I did my best to hide the fact that I had seen the numbers and guessed their meaning. Grey oblivion enclosed my panicking mind on all sides, squeezing in. I pulled the chair from under my desk and sat down heavily. Polly was no longer looking at me. Instead she was staring fixedly out of the window, jaw tense, clipboard clutched to chest, being scrupulous about not looking at me. The grey closed in, appearing in my peripheral vision, cutting off my oxygen. I hit the space bar to rouse my computer and that small action felt like an immense drain on my resources. Fainting was a real possibility. No air. Horrible implications were spreading outwards from what I had seen, a thickening miasma of betrayal and threat. Firing an employee was cheaper than making them redundant – perhaps that was Polly’s game. Perhaps she was collecting a dossier against me to spare someone else, a friend, an ally: Freya? Kay? Mohit? But of those names, none was more clearly on the axe list than mine. If I was already doomed, and they could save themselves that redundancy payment into the bargain …
Unread emails. Hundreds of new tweets. Fifty new Tumblr posts. I looked at the latter, not able to face the clamour of Twitter, and it was a good choice – calming. Attractive concrete ruins. Unusual bus shelters in Romania. Book covers from the 1970s. Silent gifs of pretty popstars. New Yorker cartoons. Feel-good homilies and great strings of people agreeing with heartfelt, bland statements against racism and injustice.

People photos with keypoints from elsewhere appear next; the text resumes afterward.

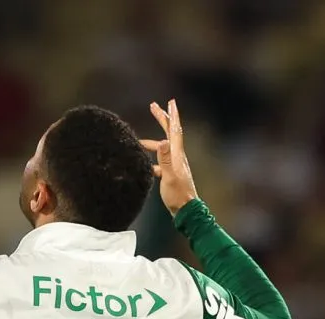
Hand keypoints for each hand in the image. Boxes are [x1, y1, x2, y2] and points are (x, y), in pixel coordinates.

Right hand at [141, 99, 197, 215]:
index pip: (174, 131)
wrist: (186, 211)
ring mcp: (175, 166)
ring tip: (138, 142)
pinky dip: (152, 159)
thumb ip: (165, 159)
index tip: (169, 102)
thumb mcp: (169, 177)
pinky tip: (143, 164)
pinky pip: (160, 162)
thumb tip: (162, 141)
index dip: (171, 116)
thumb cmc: (178, 196)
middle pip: (170, 133)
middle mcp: (178, 157)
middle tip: (154, 106)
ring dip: (151, 142)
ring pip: (163, 148)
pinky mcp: (171, 175)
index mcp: (177, 155)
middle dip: (162, 119)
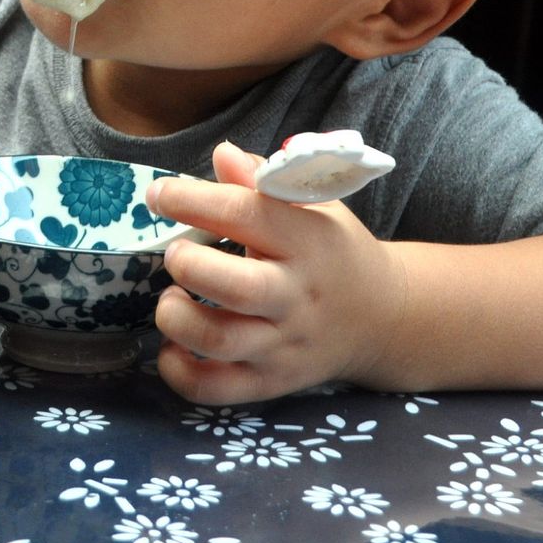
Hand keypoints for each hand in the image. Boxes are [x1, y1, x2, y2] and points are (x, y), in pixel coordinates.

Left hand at [149, 140, 408, 403]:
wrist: (384, 318)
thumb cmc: (333, 250)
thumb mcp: (314, 206)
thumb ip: (264, 181)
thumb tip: (221, 153)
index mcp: (308, 242)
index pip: (247, 215)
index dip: (192, 200)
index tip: (158, 195)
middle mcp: (297, 297)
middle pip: (238, 287)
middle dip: (190, 265)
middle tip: (174, 252)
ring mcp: (284, 346)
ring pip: (221, 341)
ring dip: (177, 319)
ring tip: (171, 299)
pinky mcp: (271, 383)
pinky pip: (216, 389)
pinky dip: (179, 371)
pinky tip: (171, 345)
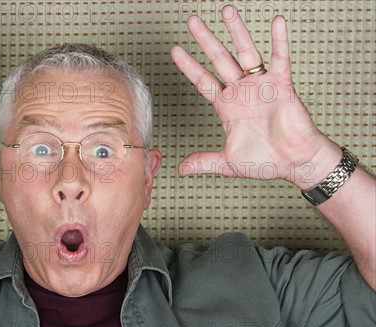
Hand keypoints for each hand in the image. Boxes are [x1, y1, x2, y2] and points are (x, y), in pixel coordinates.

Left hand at [171, 5, 340, 188]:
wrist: (294, 163)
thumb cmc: (265, 161)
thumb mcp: (228, 162)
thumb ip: (205, 161)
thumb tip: (181, 168)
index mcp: (226, 106)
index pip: (202, 81)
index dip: (189, 66)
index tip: (174, 49)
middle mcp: (241, 91)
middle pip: (219, 59)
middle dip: (205, 40)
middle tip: (192, 20)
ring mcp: (260, 86)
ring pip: (245, 53)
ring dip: (236, 32)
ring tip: (226, 10)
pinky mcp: (282, 85)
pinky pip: (280, 59)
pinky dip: (279, 41)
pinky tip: (276, 22)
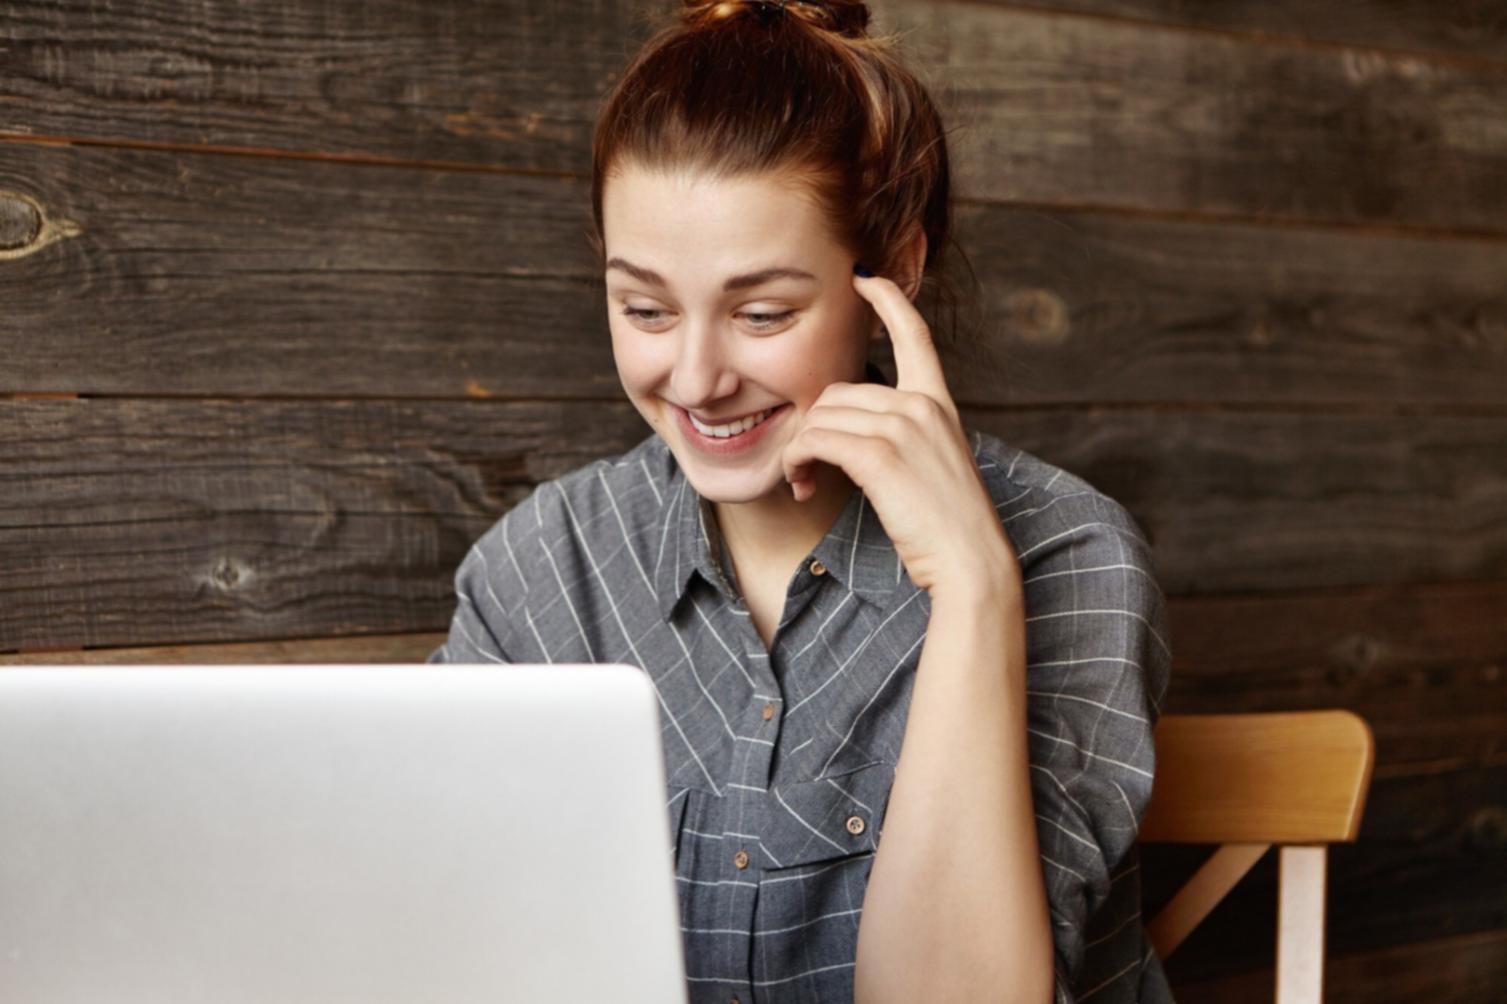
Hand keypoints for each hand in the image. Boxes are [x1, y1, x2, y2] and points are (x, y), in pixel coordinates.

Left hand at [781, 266, 1020, 596]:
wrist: (971, 564)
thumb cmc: (948, 529)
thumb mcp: (933, 468)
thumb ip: (901, 439)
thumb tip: (846, 435)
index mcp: (939, 404)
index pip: (915, 335)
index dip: (888, 300)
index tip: (865, 276)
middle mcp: (923, 406)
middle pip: (838, 392)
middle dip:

But the smoke was there, too. A camera-phone photograph on the blog of another magazine, showing the same plume we could see but over a different roofline. A much better photograph from the feed of Bunk, F.A.Q.’s company, taken from a higher angle and showing the column’s base, orange destruction under buckling industrial roofs, in a necklace of emergency-service blue lights.

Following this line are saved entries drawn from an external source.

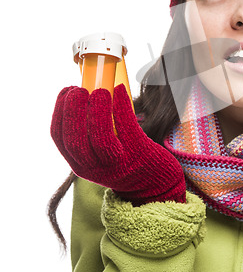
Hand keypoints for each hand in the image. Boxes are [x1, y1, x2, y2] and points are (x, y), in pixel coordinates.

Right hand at [51, 84, 185, 204]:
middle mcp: (95, 167)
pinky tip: (120, 91)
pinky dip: (122, 106)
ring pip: (101, 138)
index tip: (66, 91)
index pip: (60, 138)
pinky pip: (128, 128)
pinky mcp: (139, 153)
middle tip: (80, 90)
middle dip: (74, 110)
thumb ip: (88, 133)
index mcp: (80, 164)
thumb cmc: (123, 158)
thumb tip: (86, 93)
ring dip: (98, 110)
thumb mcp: (98, 154)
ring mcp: (118, 162)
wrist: (153, 182)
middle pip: (76, 140)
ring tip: (101, 91)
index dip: (59, 111)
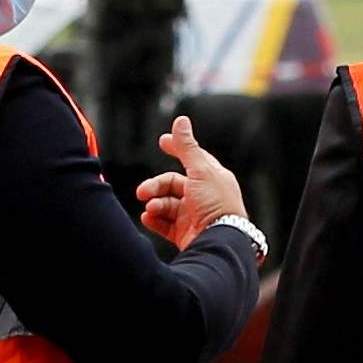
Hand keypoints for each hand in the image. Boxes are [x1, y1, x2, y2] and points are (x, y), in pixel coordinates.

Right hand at [136, 116, 248, 247]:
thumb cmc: (216, 204)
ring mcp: (194, 216)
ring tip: (151, 207)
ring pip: (167, 204)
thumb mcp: (200, 170)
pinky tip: (147, 217)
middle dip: (156, 186)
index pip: (193, 159)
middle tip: (143, 191)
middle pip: (173, 184)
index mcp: (212, 178)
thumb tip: (181, 121)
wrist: (219, 242)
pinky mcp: (186, 234)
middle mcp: (204, 196)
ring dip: (155, 203)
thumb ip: (187, 146)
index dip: (178, 149)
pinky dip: (154, 220)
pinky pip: (165, 224)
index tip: (163, 141)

More of my colleagues were returning from lunch, some unaware of what was going on in the east, others brimming with urgency, disappointed to find that we all knew about the fire already. There was a volatile, excitable atmosphere in the office. Having an unusual event like this, a news event, so very visible in front of us all was turning people into restless little broadcasters, vectors for the virus of knowing, eager to find audiences as yet uninfected with awareness of it. This floor of this building was dead, saturated, so the group broke up and the spectators went to their phones and their keyboards to email, tweet, update Tamesis, Facebook, Instagram, WhatsApp, Snapchat – transmit, transmit, tell, tell. And all with this weird glee, the perverse euphoria that accompanies any dramatic news event taking place nearby, even a terrible event. Any other day, I would be among them – I felt that rush, that fascination, but at a distance, behind a firewall of private pain – but all I could do was gaze at my screen, barely seeing, hand dead on my mouse.
‘Crazy.’
Polly was at my side. I had no idea how long she had been standing there, but I knew I had done nothing in that time, not the slightest movement.
‘What?’
She nodded at my screen. It was still showing the Bunk picture of the fire.
‘Crazy,’ she repeated. ‘I wonder how they got that shot? The high angle … Helicopter? From the look of it, it’s amazing no one was hurt.’